Division is generally defined as multiplication by a multiplicative inverse.

Not sure here, but how can you define division when using the word INVERSE? INVERSE as in RECIPROCAL means DIVIDING into ONE.

Why CAN'T you think of the product of 3.7 x 4.1 being arrived at by successive addition?

3.7 + 3.7 + 3.7 + 3.7 = 14.8 (Meaning 3.7 x 4)

Now add 3.7 to itself one tenth of a time. (Yeah right!)

In other words, divide by the reciprocal:

3.7 divided by 10. I came up with 10 using successive subtraction of .1 off of 1. (Reciprocal, remember?)

3.7 - 10 = -6.3 OOPS, doesn't work, already below zero. Answer WILL BE less than one. Cannot do conventional successive subtraction.

So the answer is zero with a remainder of 3.7. OR, fractionally stated 3.7 tenths. That should be legal, I have not yet multiplied or divided in the traditional sense. And since the 'divisor' is 10 and the remainder is 3.7, with no quotient this part of the answer is 3.7/10.

SO, let's add 3.7/10 to the first part of the answer which was 14.8.

3.7/10 + 14.8/1

-or-

3.7/10 + 148/10

(Came up with 148 and 10 by successive addition.)

Answer is: 151.7/10

Spoken "151 point 7 tenths"

Divide 151.7 by 10 using successive subtraction and you get an answer of:

15 with a remainder of 1.7


Once again, since the 'divisor' is 10 and the remainder is 1.7, the remainder turns into 1.7/10 as a fraction or through successive addition of both the numerator and denominator, 17 hundredths.
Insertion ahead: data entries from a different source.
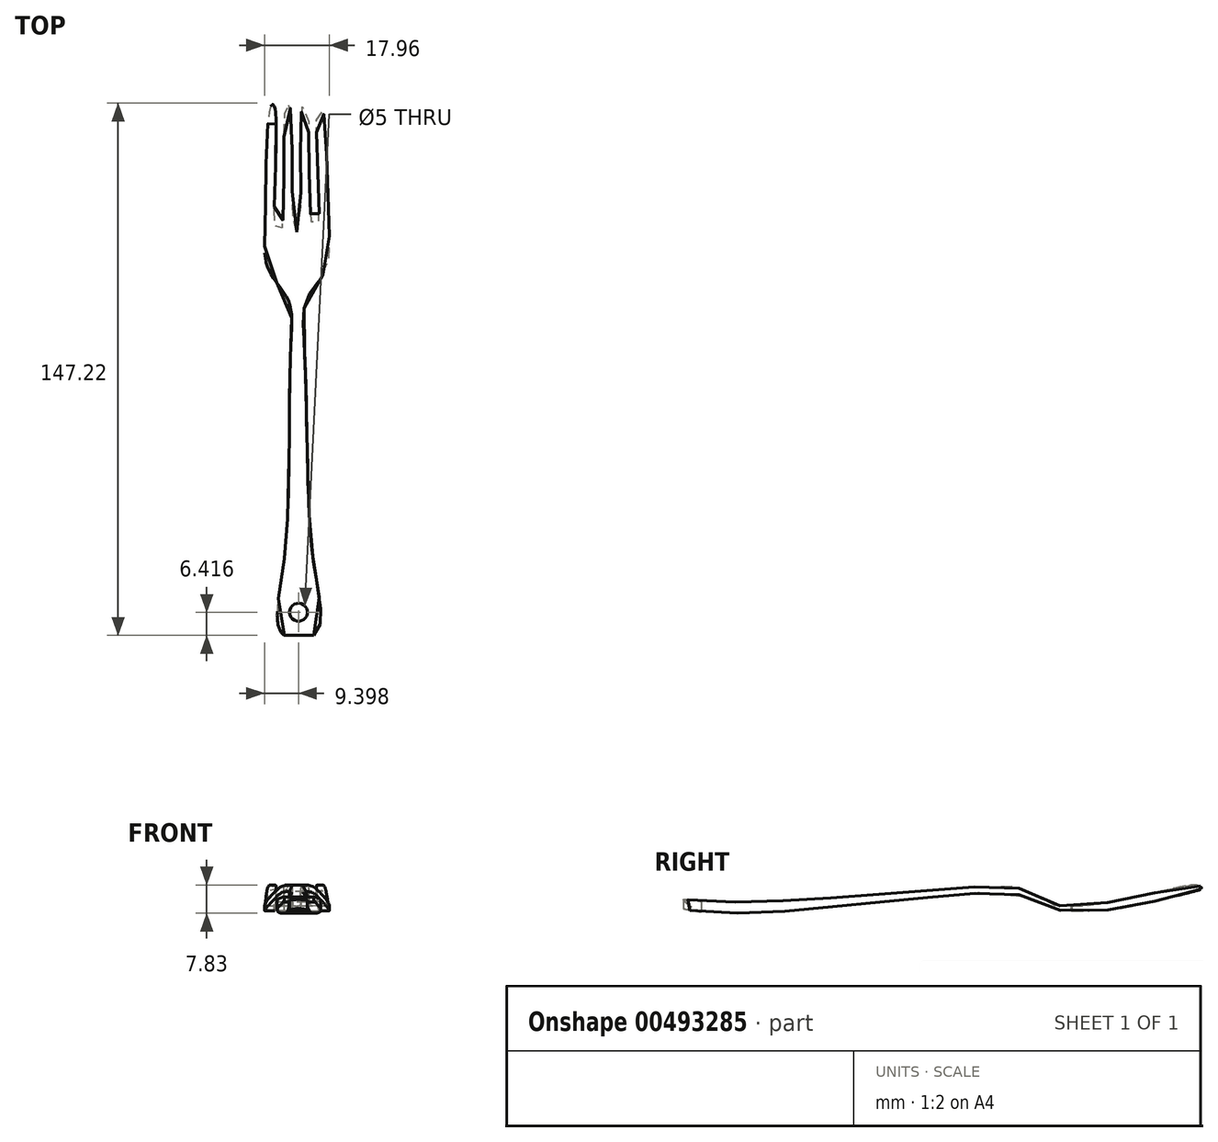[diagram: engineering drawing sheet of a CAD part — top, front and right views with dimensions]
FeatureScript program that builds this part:
annotation { "Feature Type Name" : "Feature", "Feature Type Description" : "" }
export const myFeature = defineFeature(function(context is Context, id is Id, definition is map)
    precondition{}
    {
        {
            var Q0;
            Q0=qCreatedBy(makeId("Top.planeOp"),FACE);
            var sketch = newSketch(context, id + "F0", { "sketchPlane" : qUnion([Q0])});
            skLineSegment(sketch, "E0.bottom", {"start": v(50, -90) * mm, "end": v(-50, -90) * mm});
            skLineSegment(sketch, "E0.top", {"start": v(50, 90) * mm, "end": v(-50, 90) * mm});
            skLineSegment(sketch, "E0.left", {"start": v(50, -90) * mm, "end": v(50, 90) * mm});
            skLineSegment(sketch, "E0.right", {"start": v(-50, -90) * mm, "end": v(-50, 90) * mm});
            skPoint(sketch, "E0.middle", {"position": v(0, 0) * mm});
            skSolve(sketch);
        }
        {
            var Q0;
            Q0=qSketchRegion(id+"F0",true);
            extrude(context, id + "F1", {"entities" : qUnion([Q0]), "depth" : 25 * mm});
        }
        {
            var Q0;
            Q0=makeQuery(id+"F1.opExtrude","CAP_FACE",FACE,{"disambiguationData":[OSD([sQuery(id+"F0.wireOp",EDGE,"E0.bottom"),sQuery(id+"F0.wireOp",EDGE,"E0.top"),sQuery(id+"F0.wireOp",EDGE,"E0.left"),sQuery(id+"F0.wireOp",EDGE,"E0.right")])],"isStart":false});
            var sketch = newSketch(context, id + "F2", { "sketchPlane" : qUnion([Q0])});
            skFitSpline(sketch, "E1", {"points": [v(2.1, 40.97) * mm, v(2.83, 41.82) * mm, v(3.55, 75.36) * mm, v(4.4, 76.58) * mm, v(5.13, 74.75) * mm, v(6.35, 41.7) * mm, v(7.2, 40.72) * mm, v(8.05, 42.19) * mm, v(7.68, 74.63) * mm, v(8.54, 76.34) * mm, v(9.55, 73.15) * mm, v(10.93, 43.26) * mm, v(9.9, 30.34) * mm, v(4.77, 22.25) * mm, v(4.22, 8.07) * mm, v(5.96, -44.04) * mm, v(8.34, -60.48) * mm, v(7.84, -69.45) * mm, v(2.73, -72.37) * mm], "startDerivative": vector(44.58, 9.27) * mm, "endDerivative": vector(-161.88, -49.21) * mm});
            skFitSpline(sketch, "E2.MirrorCS", {"points": [v(2.11, 40.97) * mm, v(1.37, 41.81) * mm, v(0.27, 75.34) * mm, v(-0.6, 76.55) * mm, v(-1.3, 74.72) * mm, v(-2.15, 41.65) * mm, v(-3, 40.66) * mm, v(-3.86, 42.12) * mm, v(-3.85, 74.57) * mm, v(-4.72, 76.27) * mm, v(-5.7, 73.06) * mm, v(-6.75, 43.16) * mm, v(-5.58, 30.26) * mm, v(-0.36, 22.23) * mm, v(0.35, 8.05) * mm, v(-0.81, -44.07) * mm, v(-3, -60.54) * mm, v(-2.41, -69.5) * mm, v(2.73, -72.37) * mm], "startDerivative": vector(-44.68, 8.78) * mm, "endDerivative": vector(162.42, -47.42) * mm});
            skSolve(sketch);
        }
        {
            var Q0;
            Q0=makeQuery(id+"F1.opExtrude","SWEPT_FACE",FACE,{"disambiguationData":[OSD([sQuery(id+"F0.wireOp",EDGE,"E0.right")])]});
            var sketch = newSketch(context, id + "F3", { "sketchPlane" : qUnion([Q0])});
            skFitSpline(sketch, "E3", {"points": [v(-76.13, 15.3) * mm, v(-63.25, 13.2) * mm, v(-34.36, 10.25) * mm, v(-25.9, 14.72) * mm, v(-19.48, 15.3) * mm, v(30.44, 11.62) * mm, v(57.85, 10.86) * mm, v(69.64, 11.93) * mm, v(70.43, 12.06) * mm, v(70.58, 11.17) * mm, v(66.8, 8.97) * mm, v(50.63, 7.67) * mm, v(25.05, 9.46) * mm, v(-23.1, 13.62) * mm, v(-26.36, 12.68) * mm, v(-31.63, 9.43) * mm, v(-38.43, 8.42) * mm, v(-47.59, 8.44) * mm, v(-57.48, 9.67) * mm, v(-74.94, 13.83) * mm, v(-76.64, 14.58) * mm, v(-76.13, 15.3) * mm]});
            skSolve(sketch);
        }
        {
            var Q0;
            Q0=qSketchRegion(id+"F3",true);
            extrude(context, id + "F4", {"entities" : qUnion([Q0]), "operationType" : NewBodyOperationType.INTERSECT, "oppositeDirection" : true, "depth" : 200 * mm});
        }
        {
            var Q0;
            Q0=qSketchRegion(id+"F2",true);
            extrude(context, id + "F5", {"entities" : qUnion([Q0]), "operationType" : NewBodyOperationType.INTERSECT, "oppositeDirection" : true, "depth" : 30 * mm});
        }
        {
            var Q0;
            Q0=qCreatedBy(makeId("Top.planeOp"),FACE);
            var sketch = newSketch(context, id + "F6", { "sketchPlane" : qUnion([Q0])});
            skLineSegment(sketch, "E4", {"start": v(-1.64, -70.6) * mm, "end": v(6.72, -70.6) * mm, "construction": true});
            skLineSegment(sketch, "E5", {"start": v(2.54, -70.6) * mm, "end": v(2.54, -64.21) * mm, "construction": true});
            skCircle(sketch, "E6", {"center": v(2.54, -64.21) * mm, "radius": 2.5 * mm});
            skSolve(sketch);
        }
        {
            var Q0;
            Q0=qSketchRegion(id+"F6",true);
            extrude(context, id + "F7", {"entities" : qUnion([Q0]), "operationType" : NewBodyOperationType.REMOVE, "depth" : 30.3 * mm});
        }
    });
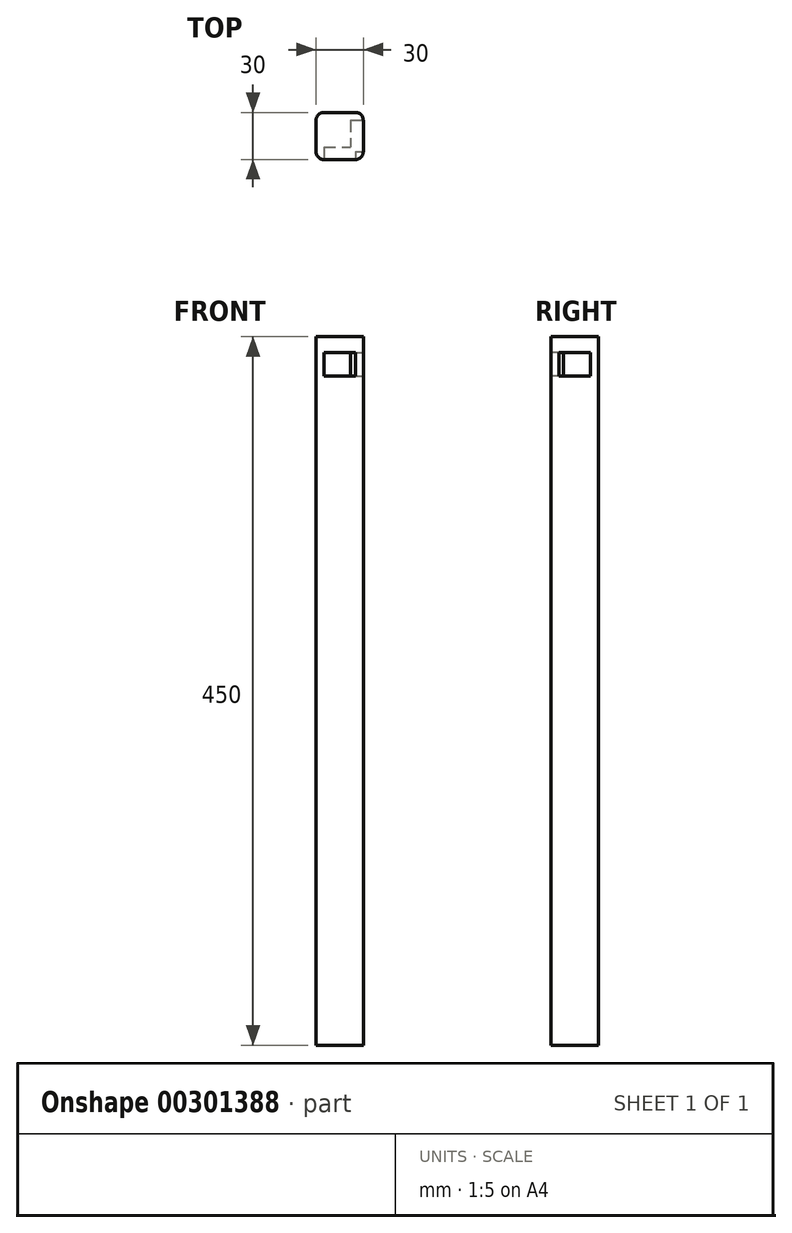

Answer is: 15 and 17 hundredths, or 15.17.

Yeah, I know it seems trivial and stupid, but it IS how some machines do math.

 

[Doc]

Originally posted by Doctor Luz
Repeated adition is not satisfied enven with negative integers.

It kind of does work. Take for instance money owed. A debit of $20 (-20) multiplied by 4 is a debit of $80 or, -80.

 

[Hurkyl]

Not sure here, but how can you define division when using the word INVERSE? INVERSE as in RECIPROCAL means DIVIDING into ONE.

Definition: y is a multiplicative inverse of x iff y * x = x * y = 1

Compare with inverses of functions; a function g is a function of f if f.g = g.f = i (where i is the identity function and . means function composition)

Definition: for nonzero y, (x / y) is defined to be (x * z) where z is the unique multiplicative inverse of y.

That is how you define division using the word inverse.


Of course, from here, it's a trivial exercise from here to show that (1/x) is the multiplicative inverse of x.



And incidentally, you did not arrive at 3.7 * 4.1 with repeated addition; you added 3.7 a few times then used a distinct operation.

It kind of does work.

What about -1 * -1?

 

[Doc]

Originally posted by Hurkyl
Definition: y is a multiplicative inverse of x iff y * x = x * y = 1

Compare with inverses of functions; a function g is a function of f if f.g = g.f = i (where i is the identity function and . means function composition)

Definition: for nonzero y, (x / y) is defined to be (x * z) where z is the unique multiplicative inverse of y.

That is how you define division using the word inverse.


Of course, from here, it's a trivial exercise from here to show that (1/x) is the multiplicative inverse of x.



And incidentally, you did not arrive at 3.7 * 4.1 with repeated addition; you added 3.7 a few times then used a distinct operation.



What about -1 * -1?

Read what I said. I said "It kind of does work." I didn't say it always works. And yeah, technically I did arrive at the answer with successive addition AND another operation. Actually several other operations. But the point was, the answer for 3.7 x 4.1 was arrived at using only addition. Technically subtraction too, but that can also be argued. Is subtraction simply the addition of a negative? Don't answer that, I'm through arguing.

 

[Hurkyl]

The point is, you did not arrive at 3.7*4.1 by adding 3.7 4.1 times. My apologies if my point was not clear from the context.

Incidentally, if you want to have some fun, you technically don't even need addition to perform multiplication; you can do it all in terms of the increment operation.